1 Department of Radiology, The University of Chicago, Chicago, IL.
AJR Am J Roentgenol. 2014 Jan;202(1):152-9. doi: 10.2214/AJR.13.10812.
Our purpose was to develop an accurate automated 3D liver segmentation scheme for measuring liver volumes on MRI.
Our scheme for MRI liver volumetry consisted of three main stages. First, the preprocessing stage was applied to T1-weighted MRI of the liver in the portal venous phase to reduce noise and produce the boundary-enhanced image. This boundary-enhanced image was used as a speed function for a 3D fast-marching algorithm to generate an initial surface that roughly approximated the shape of the liver. A 3D geodesic-active-contour segmentation algorithm refined the initial surface to precisely determine the liver boundaries. The liver volumes determined by our scheme were compared with those manually traced by a radiologist, used as the reference standard.

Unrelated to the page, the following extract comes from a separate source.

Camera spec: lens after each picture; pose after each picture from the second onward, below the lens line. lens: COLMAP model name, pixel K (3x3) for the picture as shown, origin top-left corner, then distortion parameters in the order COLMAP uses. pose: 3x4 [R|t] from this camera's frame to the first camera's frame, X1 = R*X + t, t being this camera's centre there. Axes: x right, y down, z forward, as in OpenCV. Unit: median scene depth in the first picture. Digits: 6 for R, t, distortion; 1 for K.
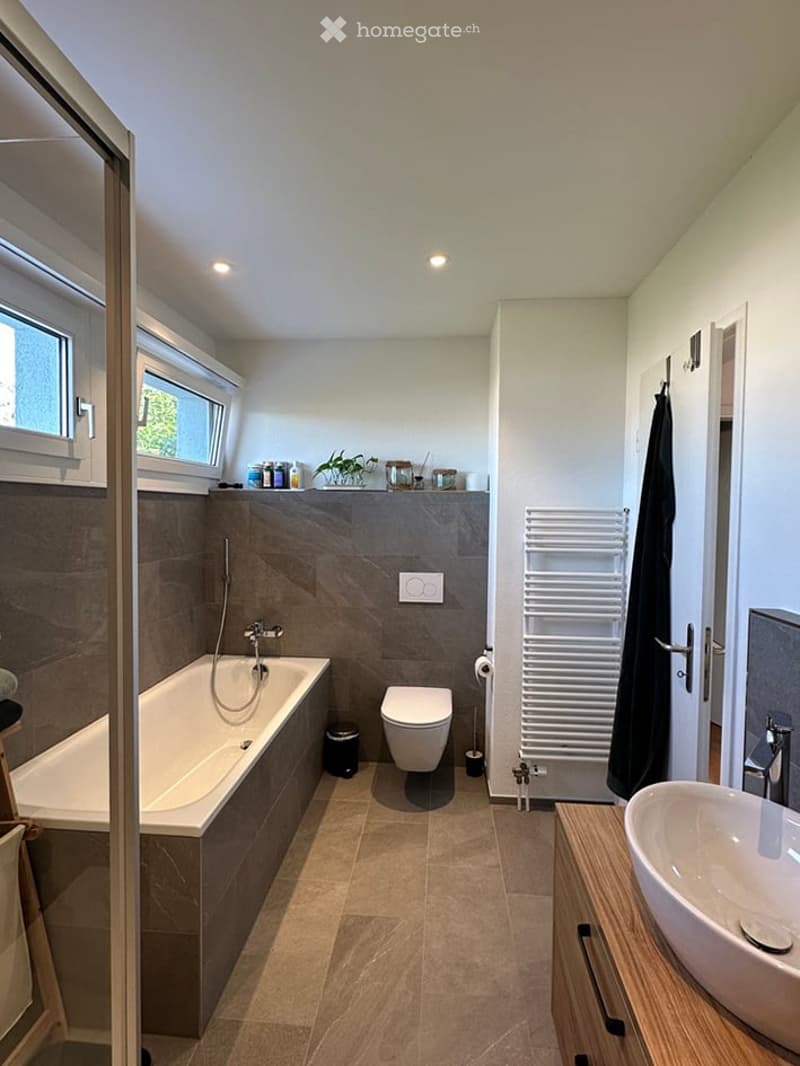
lens RADIAL K [[549.5, 0, 401.1], [0, 549.5, 529.9], [0, 0, 1]] dist [0.000150, -0.000269]
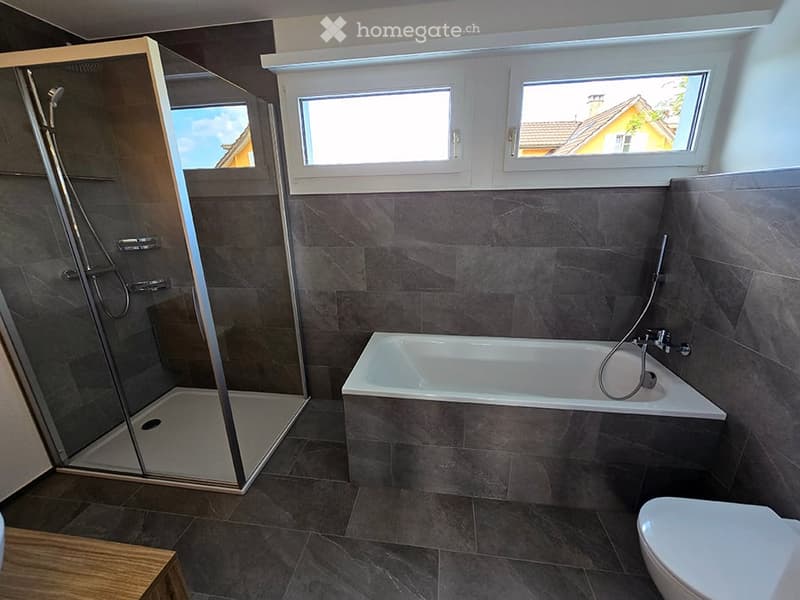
lens RADIAL K [[327.6, 0, 400.8], [0, 327.6, 303.4], [0, 0, 1]] dist [0.000358, -0.000298]
pose [[-0.067575, 0.286550, -0.955679, 0.447565], [-0.017345, 0.957387, 0.288288, -0.041014], [0.997563, 0.036057, -0.059725, 0.949793]]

The two volumetric methods reached excellent agreement (intraclass correlation coefficient, 0.98) without statistical significance (p = 0.42). The average (± SD) accuracy was 99.4% ± 0.14%, and the average Dice overlap coefficient was 93.6% ± 1.7%. The mean processing time for our automated scheme was 1.03 ± 0.13 minutes, whereas that for manual volumetry was 24.0 ± 4.4 minutes (p < 0.001).
The MRI liver volumetry based on our automated scheme agreed excellently with reference-standard volumetry, and it required substantially less completion time.
我们旨在开发一种准确的自动 3D 肝脏分割方案,用于测量 MRI 上的肝脏体积。
我们的 MRI 肝脏体积测量方案由三个主要阶段组成。首先,应用于门静脉期的肝脏 T1 加权 MRI 的预处理阶段,以减少噪声并生成边界增强图像。该边界增强图像用作 3D 快速行进算法的速度函数,以生成大致近似肝脏形状的初始表面。3D 测地线主动轮廓分割算法对初始表面进行细化,以精确确定肝脏边界。我们的方案确定的肝脏体积与由放射科医生手动追踪的体积进行比较,用作参考标准。
两种体积测量方法的一致性非常好(组内相关系数,0.98),没有统计学意义(p = 0.42)。平均(±SD)准确度为 99.4%±0.14%,平均 Dice 重叠系数为 93.6%±1.7%。我们的自动方案的平均处理时间为 1.03±0.13 分钟,而手动体积测量的时间为 24.0±4.4 分钟(p<0.001)。
基于我们的自动方案的 MRI 肝脏体积测量与参考标准体积测量非常吻合,并且需要的完成时间大大减少。